Should We Support Older Browsers?
As I begin my career as a UI developer, I realize now more than ever that having a variety of browsers that are competing against one another breeds constant changes […]
As I begin my career as a UI developer, I realize now more than ever that having a variety of browsers that are competing against one another breeds constant changes and improvements which is a wonderful thing for their users. However, the constant improvements and changes tend to drive UI developers, crazy as we try to develop websites that account for all browsers, each with their own quirks. Modern browsers are constantly improving upon themselves, working towards that ultimate goal of being the best browser known to man. However, what happens when “User A” dutifully downloads the newest version of their browser, while “User B” remains true to their old, outdated version, despite pop up alerts reminding them of pending upgrades each time they open their browser. You now have two people with different versions of the same browser, and the potential for each browser to handle page rendering in an entirely different manner. Worse, with each update or new browser version, this problem grows exponentially.

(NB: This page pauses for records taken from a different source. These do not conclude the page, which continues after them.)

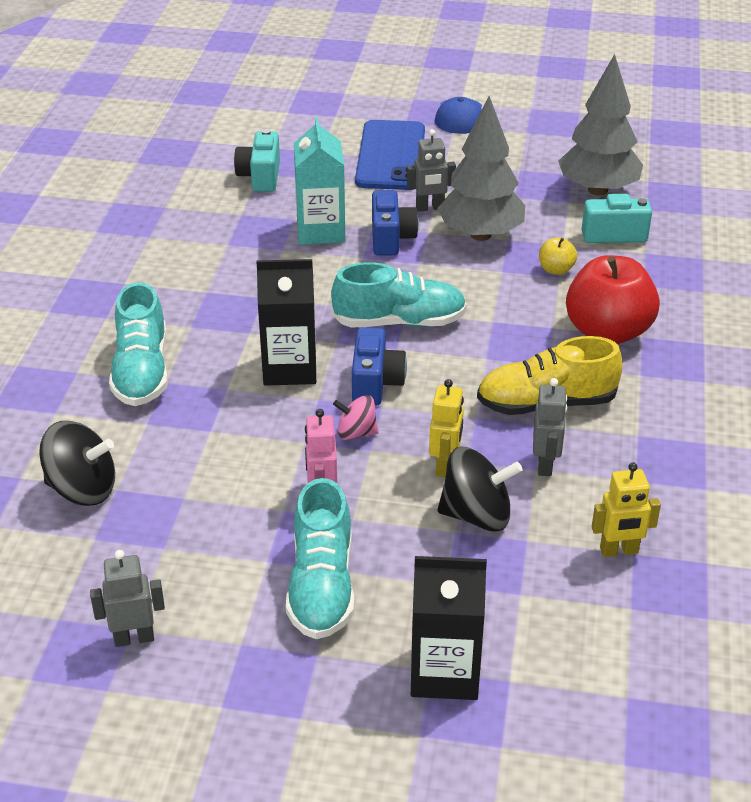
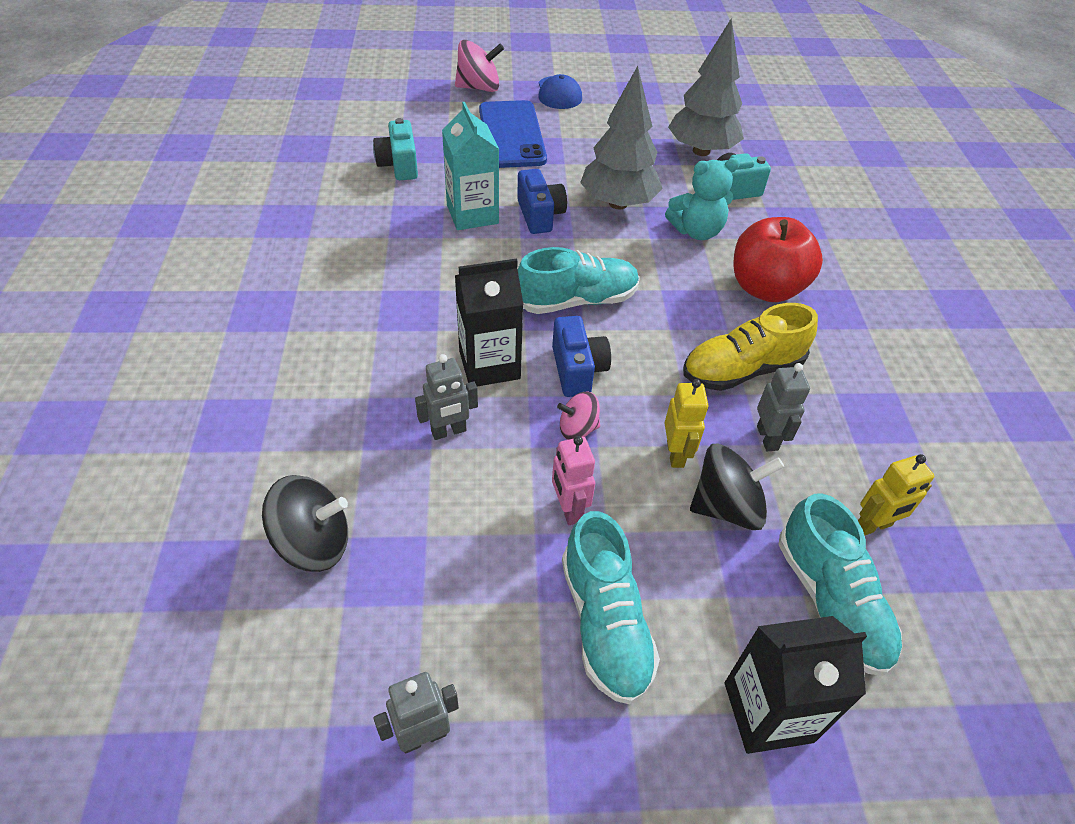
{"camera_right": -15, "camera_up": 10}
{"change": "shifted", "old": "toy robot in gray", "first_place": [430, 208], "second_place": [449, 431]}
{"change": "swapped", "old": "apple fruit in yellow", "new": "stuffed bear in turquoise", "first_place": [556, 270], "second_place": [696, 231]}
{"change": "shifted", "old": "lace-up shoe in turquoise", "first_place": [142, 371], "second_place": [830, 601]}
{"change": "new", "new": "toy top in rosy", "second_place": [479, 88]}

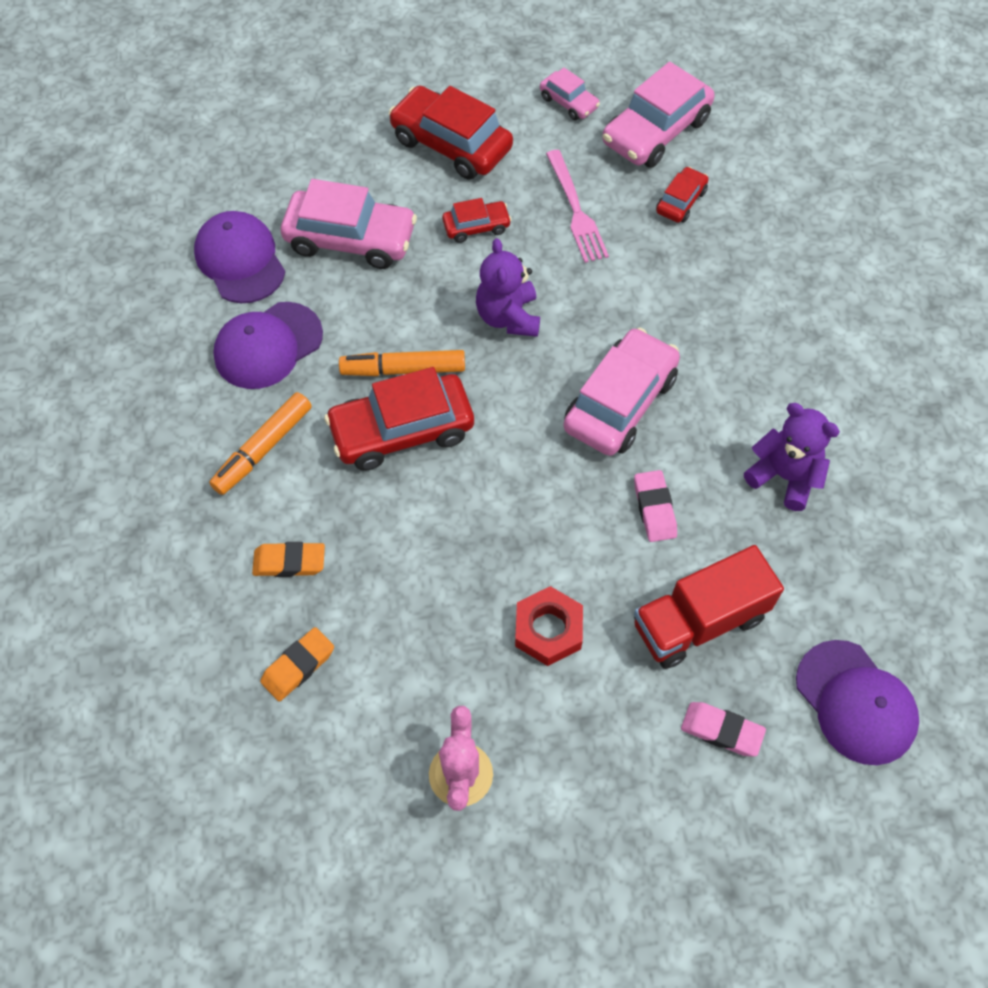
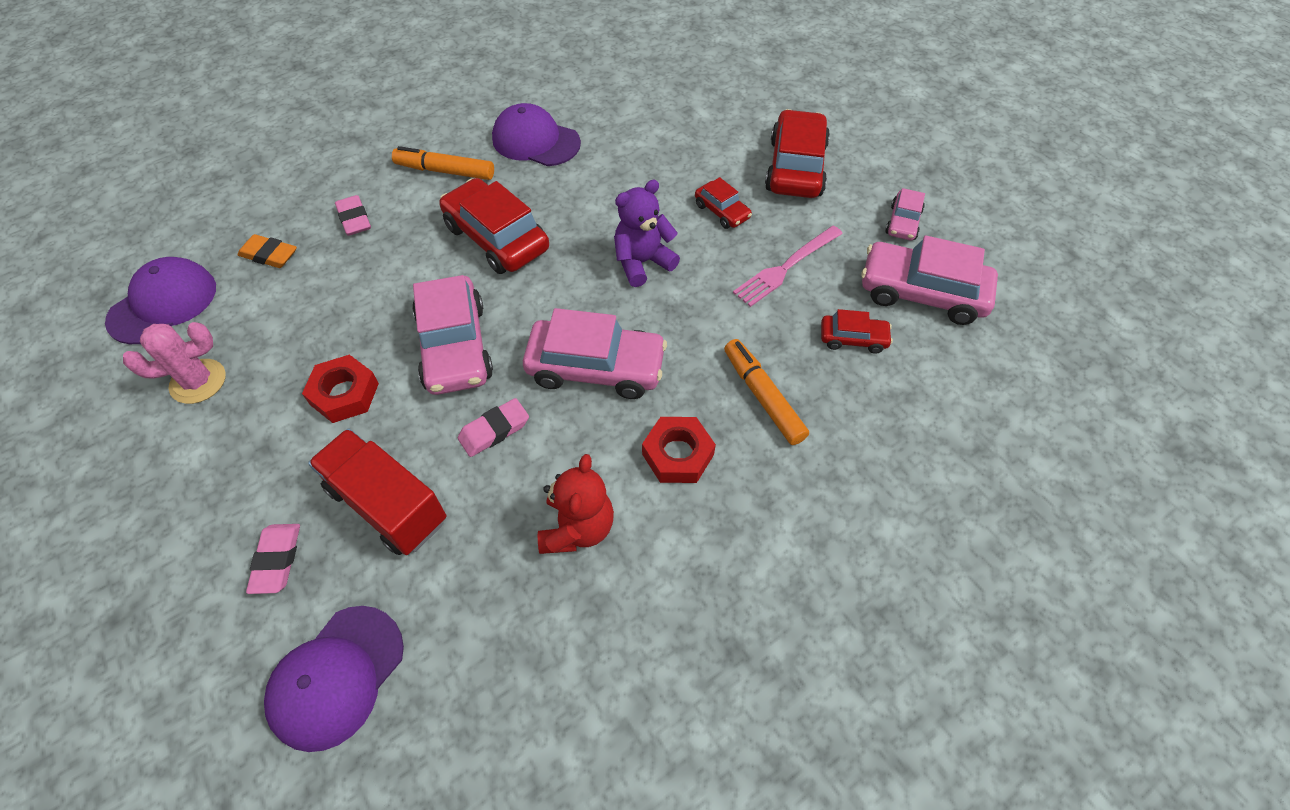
{"camera_right": 65, "camera_up": -5}
{"change": "shifted", "old": "toy car in rosy", "first_place": [350, 239], "second_place": [455, 347]}
{"change": "shifted", "old": "peaked cap in purple", "first_place": [240, 260], "second_place": [163, 303]}
{"change": "shifted", "old": "marker pen in orange", "first_place": [404, 370], "second_place": [763, 397]}
{"change": "repainted", "old": "stuffed bear in purple", "new": "stuffed bear in red", "first_place": [784, 476], "second_place": [577, 528]}
{"change": "repainted", "old": "gum eraser in orange", "new": "gum eraser in rosy", "first_place": [289, 562], "second_place": [354, 219]}
{"change": "new", "new": "nut in red", "second_place": [678, 454]}

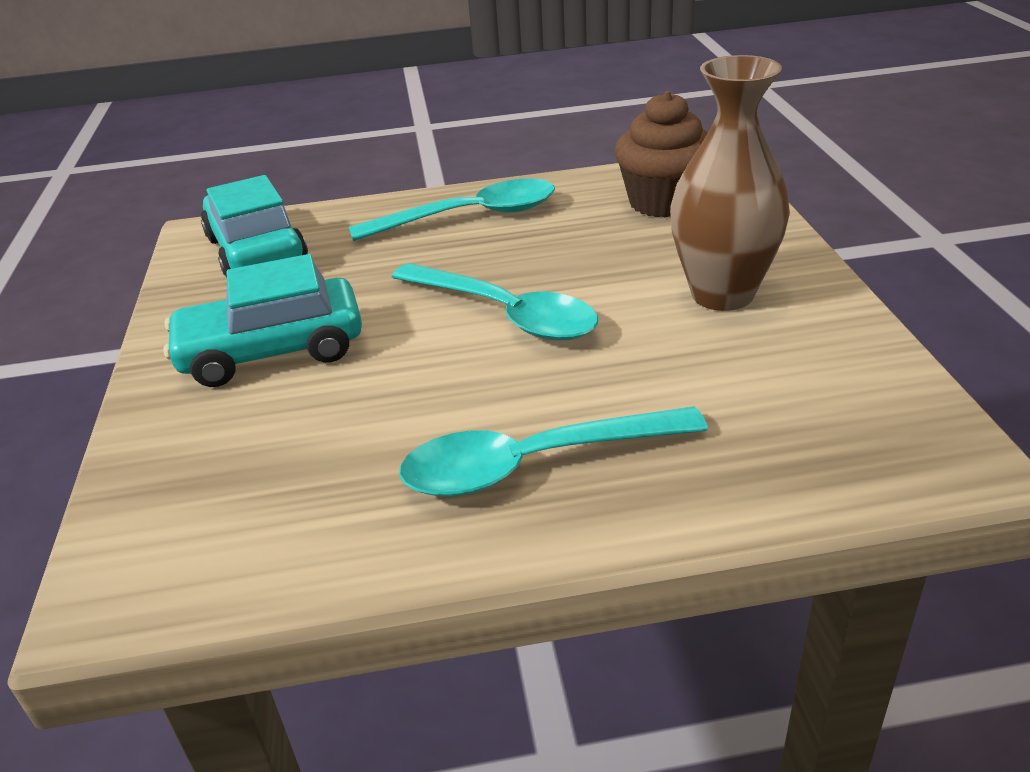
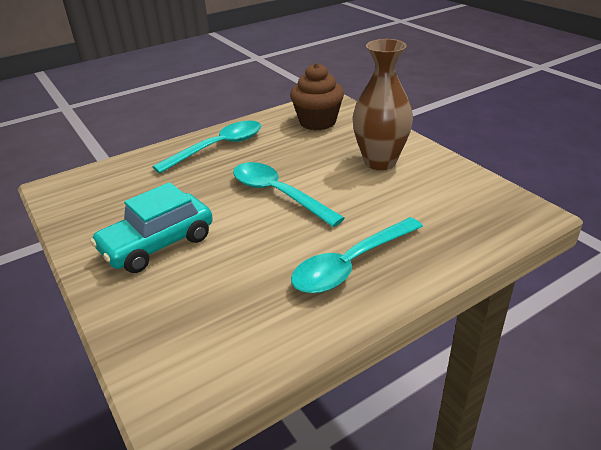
{"camera_right": -25, "camera_up": 0}
{"change": "gone", "old": "toy car in turquoise", "first_place": [256, 251]}
{"change": "rotated", "old": "teaspoon in turquoise", "first_place": [505, 314], "second_place": [278, 194], "degrees": -150}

Why does this matter? Shouldn’t styling be the same from one browser version to the next? One would certainly think so. The unfortunate truth, however, is that cross-browser and browser version support is a frequent source of headaches for designers and developers. A DIV set with “margin-top:10px” may be positioned perfectly in Internet Explorer 9, yet may appear 20 pixels too far up in Version 8. Were you hoping to get that set of navigation arrows pixel perfect in Safari? Then you had better be certain to test your styles on both the Mac and PC versions, because even though they’re technically the same browser, they both handle styles differently. (And yes, Safari for PC has long since been discontinued, but there are always die-hard fans of the program). Are these fringe cases? Yes. Does a five-pixel difference in layout between browsers mean the end of the world? No. Unfortunately, as a developer, you often have to account for all of these differences and load a separate style sheet for each browser and each version.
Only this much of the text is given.